──────── ENTRIES PROVIDED

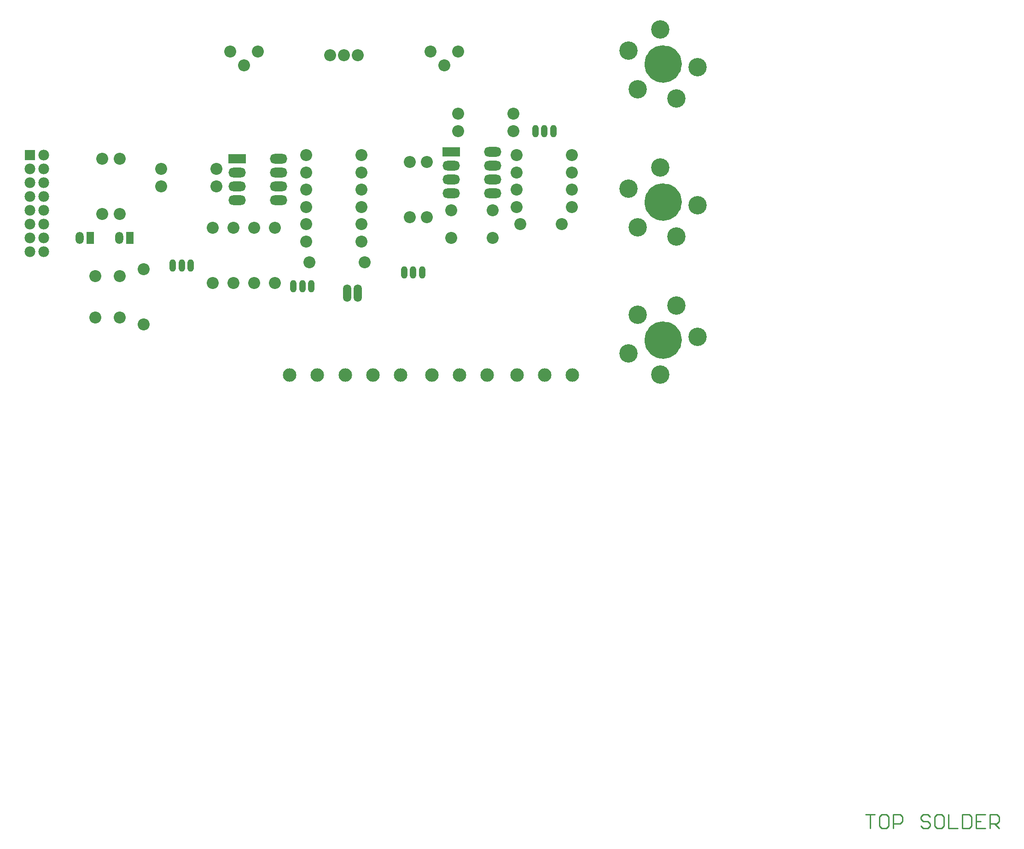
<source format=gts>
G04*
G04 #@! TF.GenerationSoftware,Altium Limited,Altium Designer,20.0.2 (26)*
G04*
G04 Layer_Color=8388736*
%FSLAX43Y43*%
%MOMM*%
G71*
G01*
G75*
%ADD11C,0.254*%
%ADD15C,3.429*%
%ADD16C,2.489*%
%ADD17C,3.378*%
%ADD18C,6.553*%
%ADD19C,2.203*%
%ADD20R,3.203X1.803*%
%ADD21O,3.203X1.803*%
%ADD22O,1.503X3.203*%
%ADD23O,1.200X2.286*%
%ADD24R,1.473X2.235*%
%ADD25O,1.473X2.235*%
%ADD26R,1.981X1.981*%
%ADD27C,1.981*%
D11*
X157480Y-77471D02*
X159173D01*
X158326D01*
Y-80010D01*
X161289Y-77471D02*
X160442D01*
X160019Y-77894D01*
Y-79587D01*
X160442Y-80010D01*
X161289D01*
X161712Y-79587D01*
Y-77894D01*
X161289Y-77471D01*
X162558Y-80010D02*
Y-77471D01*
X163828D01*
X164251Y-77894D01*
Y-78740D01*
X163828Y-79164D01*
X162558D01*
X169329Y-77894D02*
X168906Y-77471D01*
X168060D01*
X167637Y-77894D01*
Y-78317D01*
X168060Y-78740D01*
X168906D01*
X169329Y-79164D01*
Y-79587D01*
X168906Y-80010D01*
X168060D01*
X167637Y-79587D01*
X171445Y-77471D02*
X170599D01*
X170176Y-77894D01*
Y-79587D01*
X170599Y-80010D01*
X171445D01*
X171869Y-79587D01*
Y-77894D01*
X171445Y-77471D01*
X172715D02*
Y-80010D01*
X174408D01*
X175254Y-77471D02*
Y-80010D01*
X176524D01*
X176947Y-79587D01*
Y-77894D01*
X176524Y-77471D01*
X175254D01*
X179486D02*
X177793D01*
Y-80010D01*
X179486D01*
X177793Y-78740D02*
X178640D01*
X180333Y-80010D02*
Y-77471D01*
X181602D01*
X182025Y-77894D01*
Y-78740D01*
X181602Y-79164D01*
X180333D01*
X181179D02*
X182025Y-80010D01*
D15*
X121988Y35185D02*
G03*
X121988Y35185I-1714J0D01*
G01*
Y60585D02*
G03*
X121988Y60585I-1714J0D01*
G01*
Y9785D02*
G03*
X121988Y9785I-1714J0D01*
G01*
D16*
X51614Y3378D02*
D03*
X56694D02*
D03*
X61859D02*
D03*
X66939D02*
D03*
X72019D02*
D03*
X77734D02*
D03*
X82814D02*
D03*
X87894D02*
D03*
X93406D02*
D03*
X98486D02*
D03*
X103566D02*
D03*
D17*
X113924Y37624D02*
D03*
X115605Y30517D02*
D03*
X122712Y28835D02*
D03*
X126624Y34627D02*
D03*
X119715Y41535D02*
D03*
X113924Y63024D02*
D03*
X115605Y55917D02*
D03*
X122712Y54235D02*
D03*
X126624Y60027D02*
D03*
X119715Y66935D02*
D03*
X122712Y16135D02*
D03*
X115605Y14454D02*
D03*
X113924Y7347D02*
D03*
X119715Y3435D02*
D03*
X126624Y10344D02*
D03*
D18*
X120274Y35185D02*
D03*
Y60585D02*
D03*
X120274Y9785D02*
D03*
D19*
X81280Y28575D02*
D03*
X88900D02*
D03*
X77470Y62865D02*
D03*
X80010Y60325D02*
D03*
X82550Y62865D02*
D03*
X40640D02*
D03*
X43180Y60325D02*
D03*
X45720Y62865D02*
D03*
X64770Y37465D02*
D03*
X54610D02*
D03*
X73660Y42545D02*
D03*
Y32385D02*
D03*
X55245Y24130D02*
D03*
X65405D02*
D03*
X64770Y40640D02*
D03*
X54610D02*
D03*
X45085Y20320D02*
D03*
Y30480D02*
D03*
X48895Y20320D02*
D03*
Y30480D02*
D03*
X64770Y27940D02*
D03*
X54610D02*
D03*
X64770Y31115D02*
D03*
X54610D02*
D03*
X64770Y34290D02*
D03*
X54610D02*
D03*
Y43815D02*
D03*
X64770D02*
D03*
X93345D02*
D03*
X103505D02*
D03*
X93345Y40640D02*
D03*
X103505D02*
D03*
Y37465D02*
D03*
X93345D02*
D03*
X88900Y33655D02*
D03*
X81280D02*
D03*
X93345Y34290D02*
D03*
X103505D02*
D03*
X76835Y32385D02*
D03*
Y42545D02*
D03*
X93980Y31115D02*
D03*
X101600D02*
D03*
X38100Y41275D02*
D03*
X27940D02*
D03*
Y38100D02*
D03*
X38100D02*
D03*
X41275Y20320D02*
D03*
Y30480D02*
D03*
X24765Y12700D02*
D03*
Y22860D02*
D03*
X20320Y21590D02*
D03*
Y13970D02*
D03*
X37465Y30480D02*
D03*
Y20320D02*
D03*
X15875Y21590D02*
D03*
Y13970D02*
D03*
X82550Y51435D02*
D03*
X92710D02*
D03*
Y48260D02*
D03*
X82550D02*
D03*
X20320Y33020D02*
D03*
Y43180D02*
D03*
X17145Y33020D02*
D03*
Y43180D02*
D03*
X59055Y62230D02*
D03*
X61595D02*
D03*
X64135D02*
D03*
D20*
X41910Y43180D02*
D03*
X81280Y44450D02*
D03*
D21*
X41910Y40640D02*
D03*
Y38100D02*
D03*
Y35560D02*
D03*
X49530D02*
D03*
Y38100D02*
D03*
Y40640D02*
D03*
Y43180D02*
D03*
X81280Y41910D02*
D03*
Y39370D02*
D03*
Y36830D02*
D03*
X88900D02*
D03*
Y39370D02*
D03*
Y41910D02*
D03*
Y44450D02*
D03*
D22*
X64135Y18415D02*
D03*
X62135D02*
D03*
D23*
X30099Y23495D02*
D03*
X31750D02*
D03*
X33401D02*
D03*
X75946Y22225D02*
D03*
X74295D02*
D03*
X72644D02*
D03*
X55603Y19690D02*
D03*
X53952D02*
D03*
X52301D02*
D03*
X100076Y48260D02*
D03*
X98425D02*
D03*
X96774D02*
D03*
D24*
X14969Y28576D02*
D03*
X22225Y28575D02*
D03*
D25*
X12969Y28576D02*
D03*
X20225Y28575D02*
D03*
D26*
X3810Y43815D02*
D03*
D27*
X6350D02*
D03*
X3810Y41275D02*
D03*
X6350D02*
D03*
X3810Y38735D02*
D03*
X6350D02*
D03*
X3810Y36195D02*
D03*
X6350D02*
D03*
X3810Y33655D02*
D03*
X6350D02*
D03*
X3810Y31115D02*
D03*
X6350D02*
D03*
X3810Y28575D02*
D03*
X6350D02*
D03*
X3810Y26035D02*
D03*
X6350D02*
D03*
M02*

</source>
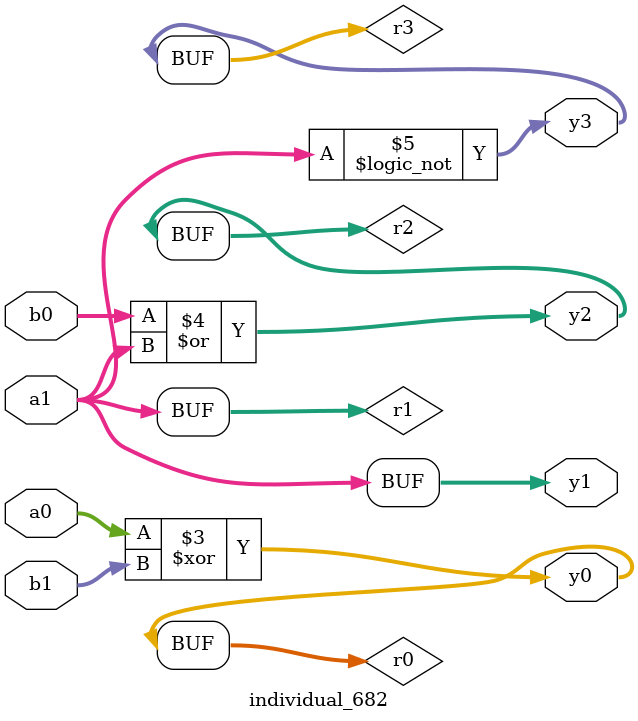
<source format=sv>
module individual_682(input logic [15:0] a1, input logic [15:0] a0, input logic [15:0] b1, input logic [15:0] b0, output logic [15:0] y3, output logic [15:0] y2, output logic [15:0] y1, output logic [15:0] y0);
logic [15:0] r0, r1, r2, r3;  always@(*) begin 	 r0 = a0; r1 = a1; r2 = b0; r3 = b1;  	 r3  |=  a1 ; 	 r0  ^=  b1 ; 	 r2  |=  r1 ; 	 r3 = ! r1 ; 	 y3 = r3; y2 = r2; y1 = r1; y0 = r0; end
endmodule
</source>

────────────────

*PROBLEM*. The word "source" may appear in several lines of the data; count those lines and give only the number.

*RESPONSE AREA*. 4